» ЗАДАНИЕ
Пожалуйста, перепишите дословно из отрывка о Пазульском фрагмент от слов «Рекомендация Пазульского сослужила» до слов «полное доверие тюрьмы.» включительно.

» ОТРЫВОК ДЛЯ ЧТЕНИЯ

И все девятнадцать человек, содержавшихся в одном "номере" с Пазульским, – кто сидел в это время, кто лежал, кто играл в карты, встали и, позвякивая кандалами, один за другим, гуськом, покорно вышли.

А среди них был Полуляхов, сахалинская знаменитость Митрофанов, только что пойманный после необычайно дерзкого побега, Мыльников-Прохоров, перерезавший на своем веку человек двадцать, двое из Владивостока, приговоренные к смертной казни и всего две недели тому назад помилованные на эшафоте, Шаров, отчаяннейшая башка в целом мире, совершивший прямо невероятный побег: среди белого дня он спрыгнул с палей прямо на часового, вырвал у него ружье и бросился в тайгу, Школкин, ждавший себе смертной казни за убийство, Балданов, зарезавший поселенца за шестьдесять копеек, и другие.

И все эти люди часа три проходили по двору, пока Пазульскому угодно было беседовать со мною о разных предметах.

Я собирался ехать в Рыковское. Узнав об этом, Пазульский предложил мне:

– Хотите, я вам дам рекомендательные письма? Там, в тюрьме, есть люди, которые меня знают.

Он дал мне несколько записок, в которых просил принять меня хорошо, сообщал, что я человек "безопасный" и с начальством ничего общего не имею.

Рекомендация Пазульского сослужила больше службы, чем все распоряжения показать мне все, что я пожелаю видеть. Рекомендации Пазульского было довольно, чтоб я приобрел полное доверие тюрьмы.

» ИЗВЛЕЧЁННЫЕ МАТЕРИАЛЫ

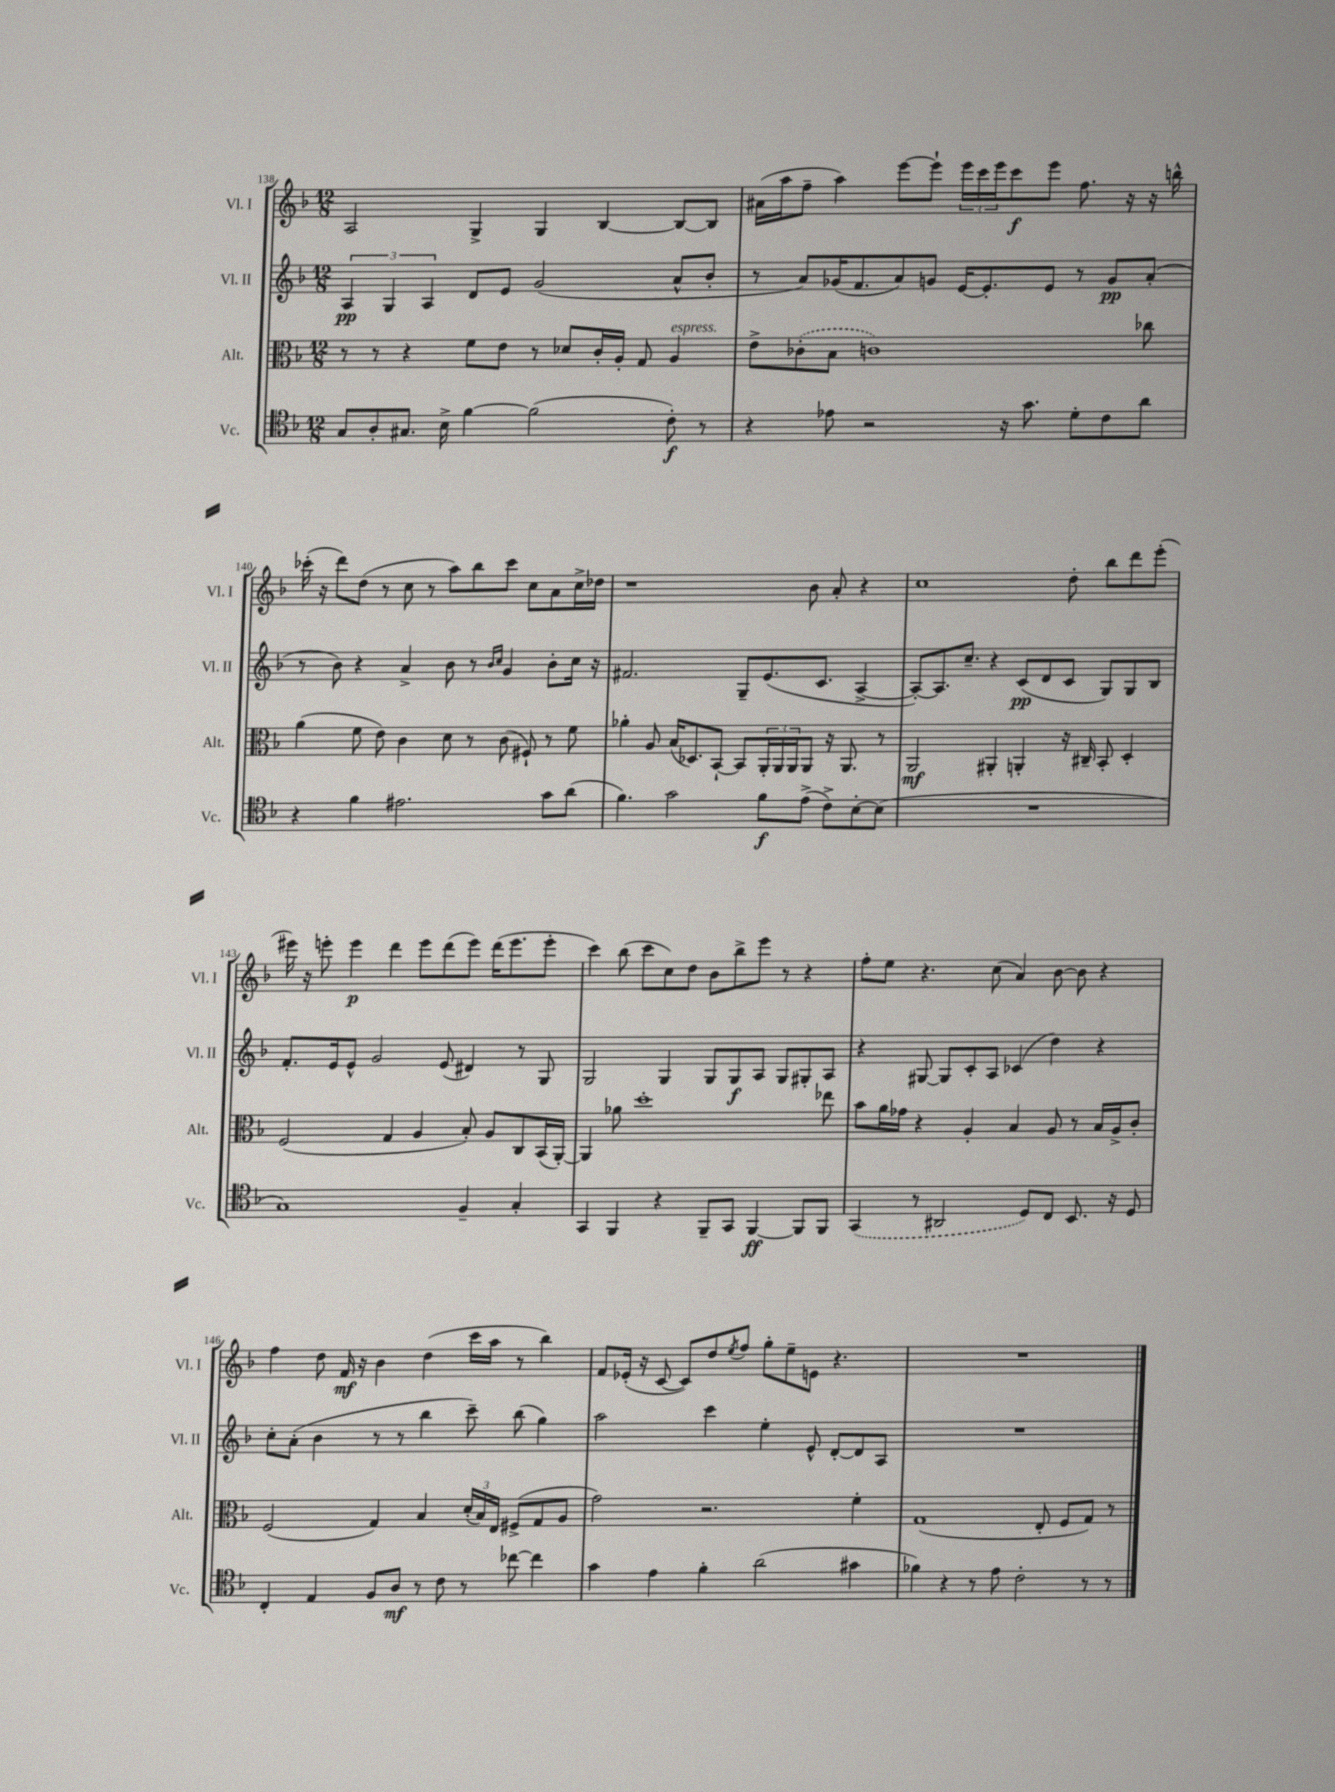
<<
\new StaffGroup <<
\new Staff = "s0" \with { instrumentName = "Vl. I" shortInstrumentName = "Vl. I" } {
    \clef treble \key f \major \numericTimeSignature \time 12/8
    a2 g4-> g4 bes4~ bes8~ bes8 |
    ais'16( a''16 f''8-- a''4) e'''8~ e'''8-! \tuplet 3/2 { e'''16 c'''16 e'''16 } c'''8\f e'''8 f''8. r16 r16 b''16-^ |
    ces'''16-.( r16 d'''8) d''8( r8 c''8 r8 a''8) bes''8 ces'''8 c''8 a'8 c''16-> des''16 |
    r1 bes'8 a'8-. r4 |
    c''1 d''8-. bes''8 d'''8 e'''8-.( |
    eis'''16) r16 e'''8-. e'''4\p d'''4 e'''8 d'''8( e'''8) d'''16( e'''8. e'''8-. |
    c'''4) bes''8( c'''8 c''8) d''8 bes'8 bes''8-> e'''8 r8 r4 |
    f''8-. e''8 r4. c''8( a'4) bes'8~ bes'8 r4 |
    f''4 d''8 f'16\mf r16 bes'4 d''4( c'''16 a''16 r8 bes''4) |
    f'8 ees'16-.( r16 c'8~ c'8) d''8 \acciaccatura { e''8 } f''8 g''8-. e''8-- e'8 r4. |
    R1. \bar "|." |
}
\new Staff = "s1" \with { instrumentName = "Vl. II" shortInstrumentName = "Vl. II" } {
    \clef treble \key f \major \numericTimeSignature \time 12/8
    \tuplet 3/2 { a4\pp g4 a4 } d'8 e'8 g'2( a'8-^ bes'8-. |
    r8 a'8) ges'16( f'8. a'8) g'8 e'16~ e'8.-. e'8 r8 g'8\pp a'8-.( |
    r8 bes'8) r4 a'4-> bes'8 r8 \grace { bes'16 c''16 } g'4 bes'8-. c''16 r16 |
    fis'2. g8-- e'8.( c'8. a4~-> |
    a8~-.) a8. c''8.-- r4 c'8\pp( d'8 c'8 g8) g8 bes8 |
    f'8.-. e'16 e'8-^ g'2 e'8( dis'4) r8 g8 |
    g2 g4 g8 g8\f a8 g8 gis8-. a8 |
    r4 gis8~ gis8 c'8-. a8 ces'4( d''4) r4 |
    c''8-. a'8-.( bes'4 r8 r8 bes''4 c'''8--) bes''8( g''4) |
    a''2 c'''4 e''4-. e'8-^ d'8~-. d'8 a8 |
    R1. \bar "|." |
}
\new Staff = "s2" \with { instrumentName = "Alt." shortInstrumentName = "Alt." } {
    \clef alto \key f \major \numericTimeSignature \time 12/8
    r8 r8 r4 f'8 e'8 r8 des'8 c'16-. a16-. g8 a4^\markup { \italic "espress." } |
    e'8-> \once \slurDashed ces'8-.( bes8 c'1) ces''8 |
    a'4( f'8 e'8) c'4 d'8 r8 c'8( fis8-!) r8 f'8 |
    aes'4-. a8 bes16( des8.) bes,8~-! bes,8 \tuplet 3/2 { a,16-. a,16 a,16 } a,8 r16 a,8. r8 |
    a,2\mf ais,4-. a,4-. r16 cis16-- bes,8-. d4-. |
    f2( g4 a4 bes8-.) a8 c8 bes,16( a,16~-.) |
    a,4 aes'8 d''1-. ees''8 |
    bes'8 a'16 ges'16 r4 a4-. bes4 a8 r8 bes16 a16-> c'8-. |
    f2( g4) bes4 \tuplet 3/2 { d'16-.( bes16) e16 } fis8->( g8 a8 |
    g'2) r2. f'4-. |
    g1( e8-. f8 g8) r8 \bar "|." |
}
\new Staff = "s3" \with { instrumentName = "Vc." shortInstrumentName = "Vc." } {
    \clef tenor \key f \major \numericTimeSignature \time 12/8
    g8 a8-. gis8. bes16-> f'4~ f'2( c'8-.\f) r8 |
    r4 ees'8 r2 r16 g'8. d'8-. c'8 a'8 |
    r4 f'4 eis'2. g'8 a'8( |
    f'4.) g'2 f'8\f e'8->( c'8->) bes8~-. bes8( |
    R1. |
    g1) f4-- g4-. |
    g,4 f,4 r4 f,8-- g,8 f,4~\ff f,8 f,8 |
    \once \slurDashed g,4( r8 ais,2 d8) c8 bes,8. r16 d8 |
    c4-. e4 f8 a8\mf r8 c'8 r8 ces''8~ ces''4 |
    g'4 e'4 f'4-. a'2( gis'4 |
    fes'4) r4 r8 e'8 c'2-. r8 r8 \bar "|." |
}
>>
>>
\layout { \context { \Score currentBarNumber = #138 } }
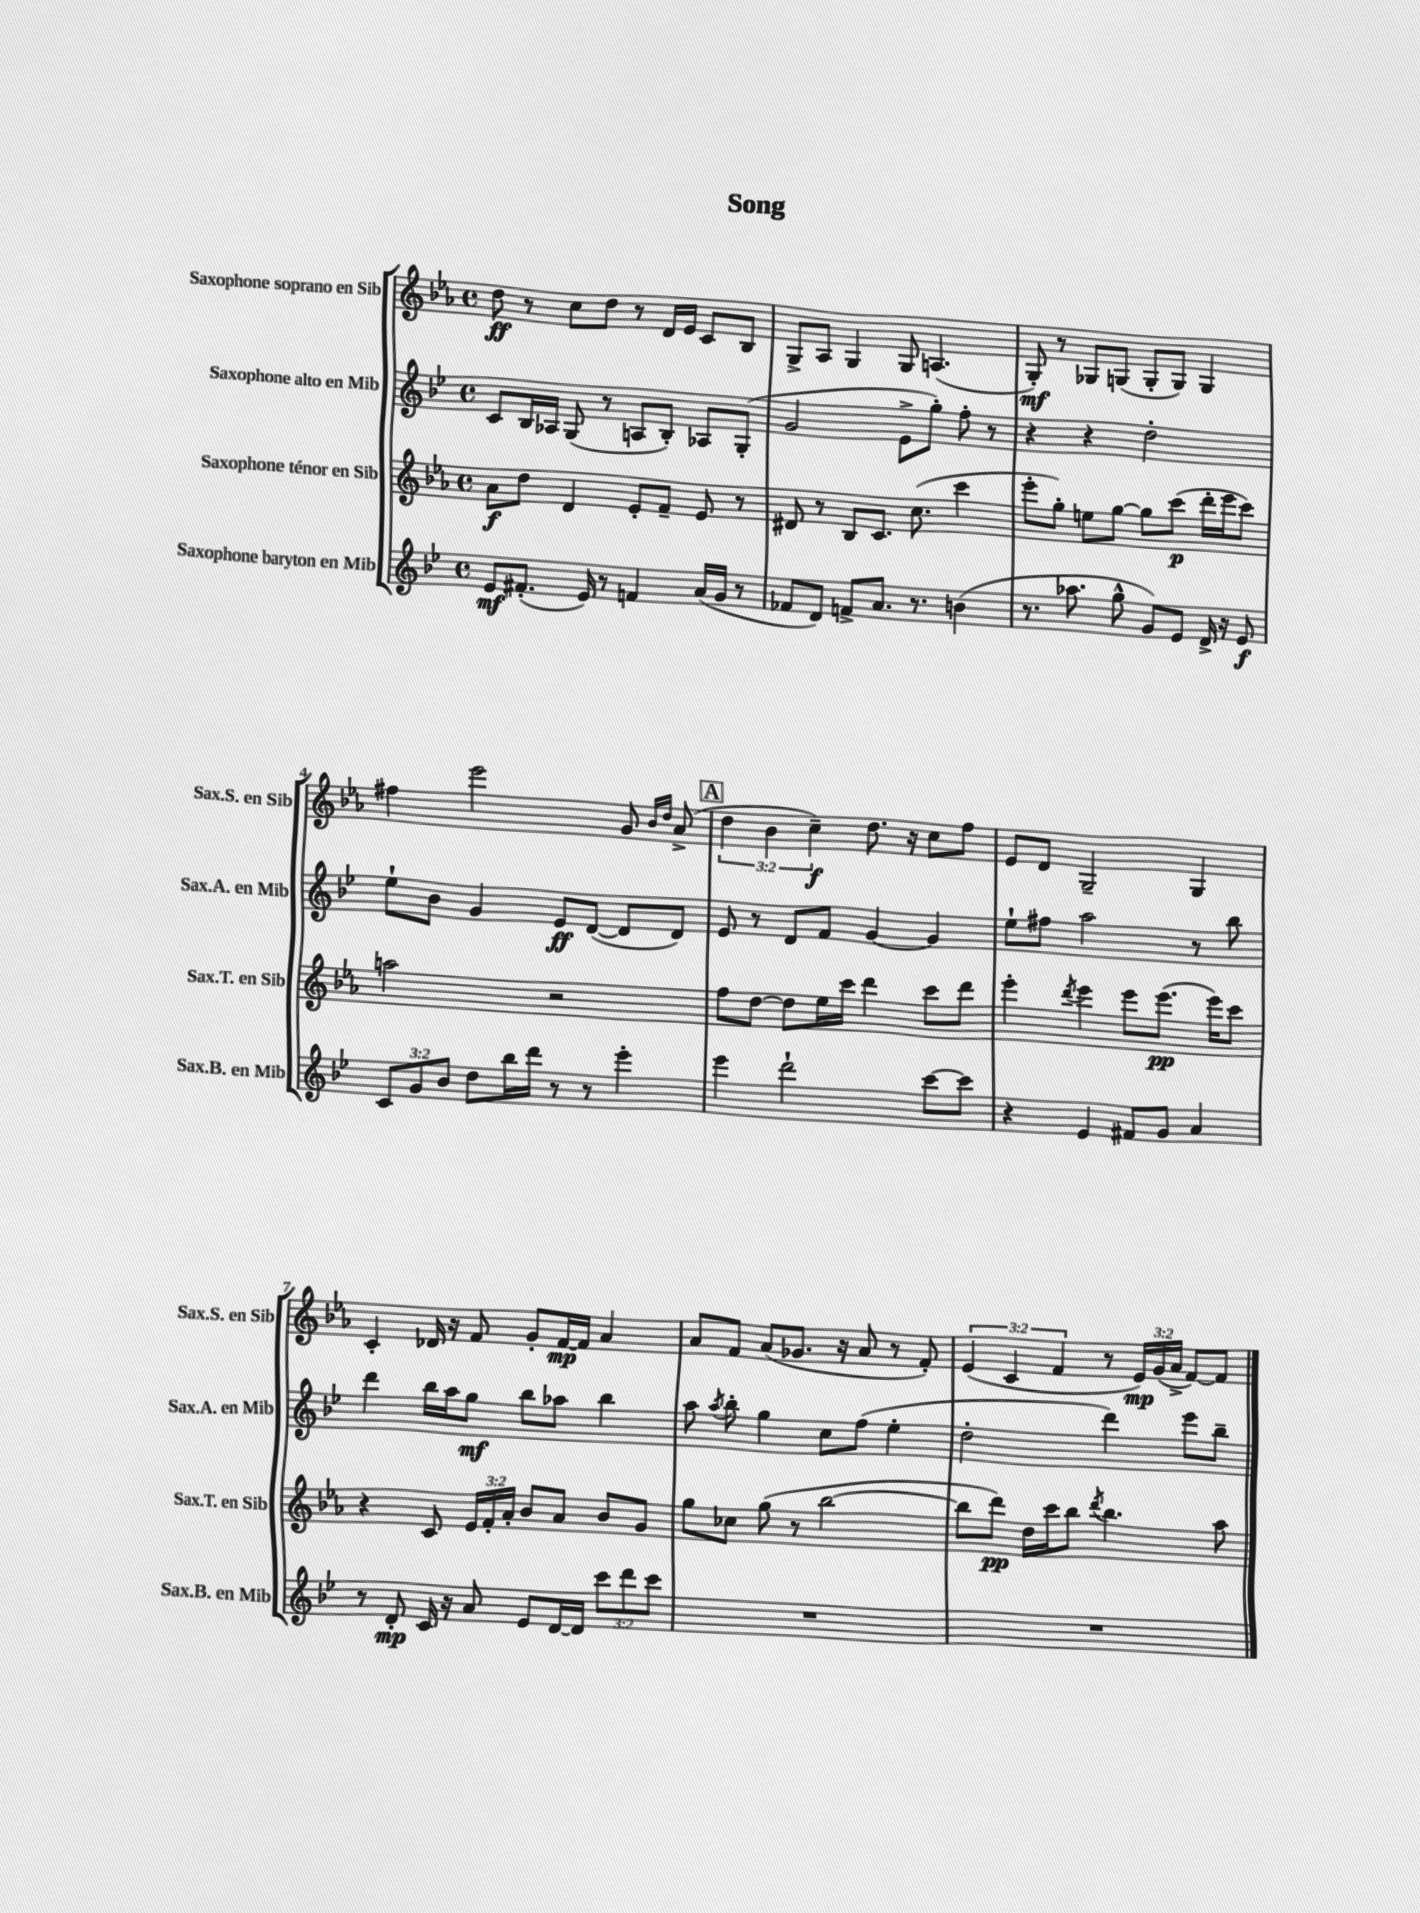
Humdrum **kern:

**kern	**kern	**kern	**kern
*staff4	*staff3	*staff2	*staff1
*clefG2	*clefG2	*clefG2	*clefG2
*k[b-e-]	*k[b-e-a-]	*k[b-e-]	*k[b-e-a-]
*M4/4	*M4/4	*M4/4	*M4/4
*met(c)	*met(c)	*met(c)	*met(c)
8e-	8a-	8c	8dd
(8.f#'	8dd	16B-	8r
.	.	16A-	.
.	4d	(8G	8cc
16e-)	.	.	.
8r	.	8r	8dd
4f	8e-'	8A	8r
.	8f~	8B-')	16d
.	.	.	16e-
(16a	8e-	8A-	8c
16g	.	.	.
8r	8r	(8G'	8B-
=	=	=	=
8f-	8d#	2g	8G^
8d)	8r	.	8A-
8f^	8B-	.	4G
8.a	8.c	.	.
.	.	8e-^	8G
8.r	(8.cc	.	.
.	.	8gg')	(4.A
(4b	4ccc	8ff'	.
.	.	8r	.
=	=	=	=
8.r	8eee-'	4r	8G')
.	8gg')	.	8r
8.aa-	.	.	.
.	8ee	4r	8G-
8gg^^	[8gg	.	(8G
8g)	8gg]	2dd'	8G'
8e-	(8ccc	.	8G)
16d^	16ddd'	.	4G
16r	16eee-	.	.
8e-	8ccc)	.	.
=	=	=	=
12c	2aa	8ee-`	4ff#
12g	.	.	.
.	.	8b-	.
12b-	.	.	.
8dd	.	4g	2eee-
16bb-	.	.	.
16ddd	.	.	.
8r	2r	8e-	.
8r	.	([8d	.
4eee-'	.	8d]	8g
.	.	.	16qqb-
.	.	.	16qqdd
.	.	8d)	(8a-^
=	=	=	=
4eee-	8ff	8e-	6dd
.	[8dd	8r	.
.	.	.	6b-
2ddd`	8dd]	8d	.
.	.	.	6cc~)
.	16ee-	8f	.
.	16ccc	.	.
.	4ddd	[4g	8.dd
.	.	.	16r
[8ccc	8ccc	4g]	8cc
8ccc]	8ddd	.	8ff
=	=	=	=
4r	4eee-'	8ee-`	8e-
.	.	8ff#	8d
.	8qddd	.	.
4e-	4eee-	2aa	2G~
8f#	8eee-	.	.
8g	(8.eee-	.	.
4a	.	8r	4G
.	16eee-)	.	.
.	8ccc	8bb-	.
=	=	=	=
8r	4r	4ddd	4c'
8d'	.	.	.
16c	8c	16bb-	16d-
16r	.	16aa	16r
8a	24e-	8gg	8f
.	24f'	.	.
.	24a-'	.	.
8e-	8b-	8bb-	8g'
[16d	8a-	8aa-	[16f
16d]	.	.	16f]
12ccc	8b-	4bb-	4a-
12ddd	.	.	.
.	8g	.	.
12ccc	.	.	.
=	=	=	=
1r	8gg	8aa	8a-
.	.	8qaa	.
.	8cc-	8bb-'	8f
.	(8gg	4gg	(8a-
.	8r	.	8.g-
.	[2bb-	8cc	.
.	.	.	16r
.	.	(8ff	8a-
.	.	4ee-'	8r
.	.	.	8f')
=	=	=	=
1r	8bb-]	2dd'	(6e-
.	8ddd)	.	.
.	.	.	6c
.	16dd	.	.
.	16ccc	.	.
.	.	.	6f
.	8bb-	.	.
.	8qddd	.	.
.	4.bb-	4ddd)	8r
.	.	.	24e-)
.	.	.	(24g
.	.	.	24a-^
.	.	8eee-	[8f)
.	8aa-	8bb-~	8f]
==	==	==	==
*-	*-	*-	*-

» ОТВЕТ
Рекомендация Пазульского сослужила больше службы, чем все распоряжения показать мне все, что я пожелаю видеть. Рекомендации Пазульского было довольно, чтоб я приобрел полное доверие тюрьмы.